See Joseph Smith III, Plano, IL, to Albert D. Hagan, Chicago, IL, 22 Oct. 1880, microfilm, Chicago Historical Society, Collection of Mormon Materials, 1836–1886, CHL. In this letter to Hagan, Joseph Smith III discussed a piece of correspondence from his father to his mother that he found after his mother’s death and that he wanted to donate to the Chicago Historical Society. Although he did not identify the item as this 6 June letter, the JS and Emma Smith correspondence held at the Chicago Historical Society, together with subsequent correspondence between Smith and Hagan, suggests that the 6 June 1832 letter is the only possible letter to which he could be referring.
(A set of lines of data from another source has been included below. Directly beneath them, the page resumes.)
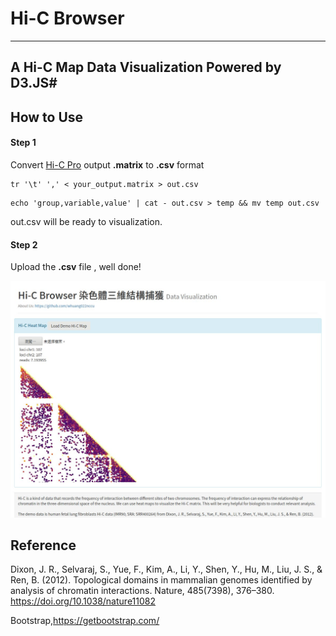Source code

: 
# Hi-C Browser
---
## A Hi-C Map Data Visualization Powered by D3.JS#

## How to Use

#### Step 1

Convert [Hi-C Pro](https://github.com/nservant/HiC-Pro) output **.matrix** to **.csv** format
```
tr '\t' ',' < your_output.matrix > out.csv
```
```
echo 'group,variable,value' | cat - out.csv > temp && mv temp out.csv
```
out.csv will be ready to visualization.
#### Step 2

Upload the **.csv** file , well done!

![image](pic.jpg)

## Reference

Dixon, J. R., Selvaraj, S., Yue, F., Kim, A., Li, Y., Shen, Y., Hu, M., Liu, J. S., & Ren, B. (2012). Topological domains in mammalian genomes identified by analysis of chromatin interactions. Nature, 485(7398), 376–380. https://doi.org/10.1038/nature11082

Bootstrap,https://getbootstrap.com/
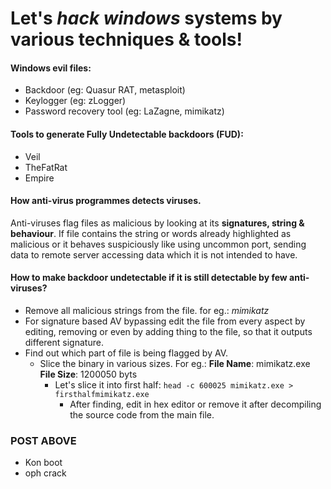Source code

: # Let's _hack windows_ systems by various techniques & tools!

#### Windows evil files:
- Backdoor (eg: Quasur RAT, metasploit)
- Keylogger (eg: zLogger)
- Password recovery tool (eg: LaZagne, mimikatz)

#### Tools to generate Fully Undetectable backdoors (FUD):
- Veil
- TheFatRat
- Empire

#### How anti-virus programmes detects viruses.
Anti-viruses flag files as malicious by looking at its **signatures, string & behaviour**.
If file contains the string or words already highlighted as malicious or it behaves suspiciously like using uncommon port, 
sending data to remote server accessing data which it is not intended to have.

#### How to make backdoor undetectable if it is still detectable by few anti-viruses?
- Remove all malicious strings from the file. for eg.: _mimikatz_
- For signature based AV bypassing edit the file from every aspect by editing, removing or even by adding thing to the file, so that it outputs different signature.
- Find out which part of file is being flagged by AV.
  - Slice the binary in various sizes. For eg.: **File Name**: mimikatz.exe **File Size**: 1200050 byts
    - Let's slice it into first half: `head -c 600025 mimikatz.exe > firsthalfmimikatz.exe`
      - After finding, edit in hex editor or remove it after decompiling the source code from the main file.

### POST ABOVE
- Kon boot
- oph crack
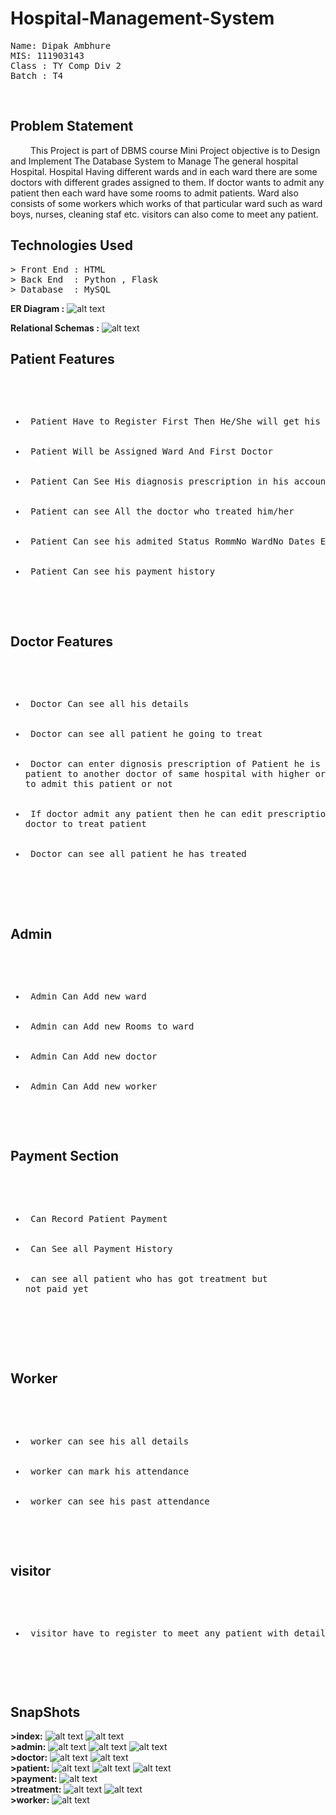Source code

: # Hospital-Management-System
<pre>
Name: Dipak Ambhure
MIS: 111903143
Class : TY Comp Div 2
Batch : T4
</pre>
<br>
<h2> Problem Statement </h2>
<p style="text-indent : 2rem"> This Project is part of DBMS course Mini Project objective is to  Design and Implement The Database System to Manage The general hospital Hospital.
  Hospital Having different wards and in each ward there are some doctors with different grades assigned to them. If doctor wants
  to admit any patient then each ward have some rooms to admit patients. Ward also consists of some workers which works of that 
  particular ward such as ward boys, nurses, cleaning staf etc. visitors can also come to meet any patient. 
</p>

<h2> Technologies Used </h2>
<pre>
> Front End : HTML
> Back End  : Python , Flask
> Database  : MySQL
</pre>

<b>ER Diagram :</b>
![alt text](https://github.com/DipakAmbhure/Hospital-Management-System/blob/main/Documents/HospitalManagementSystemERDiagram.drawio.png)

<b>Relational Schemas :</b>
![alt text](https://github.com/DipakAmbhure/Hospital-Management-System/blob/main/Documents/HospitalManagementDatabaseDesign.png)

<h2> Patient Features </h2>
<pre>
 <ul>
  <li> Patient Have to Register First Then He/She will get his login ID and Password</li>
  <li> Patient Will be Assigned Ward And First Doctor </li>
  <li> Patient Can See His diagnosis prescription in his account </li>
  <li> Patient can see All the doctor who treated him/her </li>
  <li> Patient Can see his admited Status RommNo WardNo Dates Etc. </li>
  <li> Patient Can see his payment history </li>
 </ul>
</pre>



<h2> Doctor Features </h2>
<pre>
  <ul>
    <li> Doctor Can see all his details </li>
    <li> Doctor can see all patient he going to treat </li>
    <li> Doctor can enter dignosis prescription of Patient he is treating also do he want to send this 
patient to another doctor of same hospital with higher or any other grade and also do he want 
to admit this patient or not </li>
    <li> If doctor admit any patient then he can edit prescription dignosis of patient or can tell another 
doctor to treat patient</li>
    <li> Doctor can see all patient he has treated </li>
  </ul>

</pre>




<h2> Admin </h2>
<pre>
  <ul>
    <li> Admin Can Add new ward </li>
    <li> Admin can Add new Rooms to ward </li>
    <li> Admin Can Add new doctor </li>
    <li> Admin Can Add new worker </li>
  </ul>
</pre>

<h2> Payment Section </h2>
<pre>
  <ul>
      <li> Can Record Patient Payment </li>
      <li> Can See all Payment History </li>
      <li> can see all patient who has got treatment but
not paid yet </li>

  </ul>

</pre>


<h2> Worker </h2>
<pre>
  <ul>
    <li> worker can see his all details </li>
    <li> worker can mark his attendance </li>
    <li> worker can see his past attendance </li> 
  </ul>
</pre>


<h2> visitor </h2>
<pre>
  <ul>
    <li> visitor have to register to meet any patient with details</li>
  <ul>
</pre>



<h2> SnapShots </h2>

<b>>index:</b>
![alt text](https://github.com/DipakAmbhure/Hospital-Management-System/blob/main/snapshots/index1.png)
![alt text](https://github.com/DipakAmbhure/Hospital-Management-System/blob/main/snapshots/index2.png)
<br />
<b>>admin:</b>
![alt text](https://github.com/DipakAmbhure/Hospital-Management-System/blob/main/snapshots/admin1.png)
![alt text](https://github.com/DipakAmbhure/Hospital-Management-System/blob/main/snapshots/admin2.png)
![alt text](https://github.com/DipakAmbhure/Hospital-Management-System/blob/main/snapshots/admin3.png)
<br />
<b>>doctor:</b>
![alt text](https://github.com/DipakAmbhure/Hospital-Management-System/blob/main/snapshots/doctor1.png)
![alt text](https://github.com/DipakAmbhure/Hospital-Management-System/blob/main/snapshots/doctor2.png)
<br />
<b>>patient:</b>
![alt text](https://github.com/DipakAmbhure/Hospital-Management-System/blob/main/snapshots/patient1.png)
![alt text](https://github.com/DipakAmbhure/Hospital-Management-System/blob/main/snapshots/patient2.png)
![alt text](https://github.com/DipakAmbhure/Hospital-Management-System/blob/main/snapshots/patient3.png)
<br />
<b>>payment:</b>
![alt text](https://github.com/DipakAmbhure/Hospital-Management-System/blob/main/snapshots/payment1.png)
<br />
<b>>treatment:</b>
![alt text](https://github.com/DipakAmbhure/Hospital-Management-System/blob/main/snapshots/treatment1.png)
![alt text](https://github.com/DipakAmbhure/Hospital-Management-System/blob/main/snapshots/treatment2.png)
<br />
<b>>worker:</b>
![alt text](https://github.com/DipakAmbhure/Hospital-Management-System/blob/main/snapshots/worker1.png)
An old typescript made by the Chicago Historical Society makes the same identification. (Joseph Smith III, Lamoni, IA, to Albert D. Hagan, Chicago, IL, 12 June 1885, microfilm, Chicago Historical Society, Collection of Mormon Materials, 1836–1886, CHL; JS, Greenville, IN, to Emma Smith, Kirtland, OH, 6 June 1832, typescript, Chicago Historical Society, Collection of Mormon Materials, 1836–1886, CHL.)  


For a time, it was kept there in a scrapbook of autograph letters. The letter was attached to a leaf, which was cut short so the letter would fit within the book. The letter is also slightly trimmed, which was probably done in connection with placing it in the scrapbook. It was subsequently excised from the scrapbook, but the leaf stub is still attached to the folded edge on the back of the letter.2

A note on an old transcript of the letter locates the source as “Autograph Letters vol. 16, pp. 33–36.” The recto pages of the letter still bear the visible marks of the now-erased graphite inscriptions of page numbers “33” and “35.” Volume 16 of the Autograph Letters collection at the Chicago History Museum is no longer extant. However, volumes 5 and 21 of that collection, which are still intact, provide examples of how loose documents were attached to a scrapbook. (JS, Greenville, IN, to Emma Smith, Kirtland, OH, 6 June 1832, typescript, Chicago Historical Society, Collection of Mormon Materials, 1836–1886, CHL.)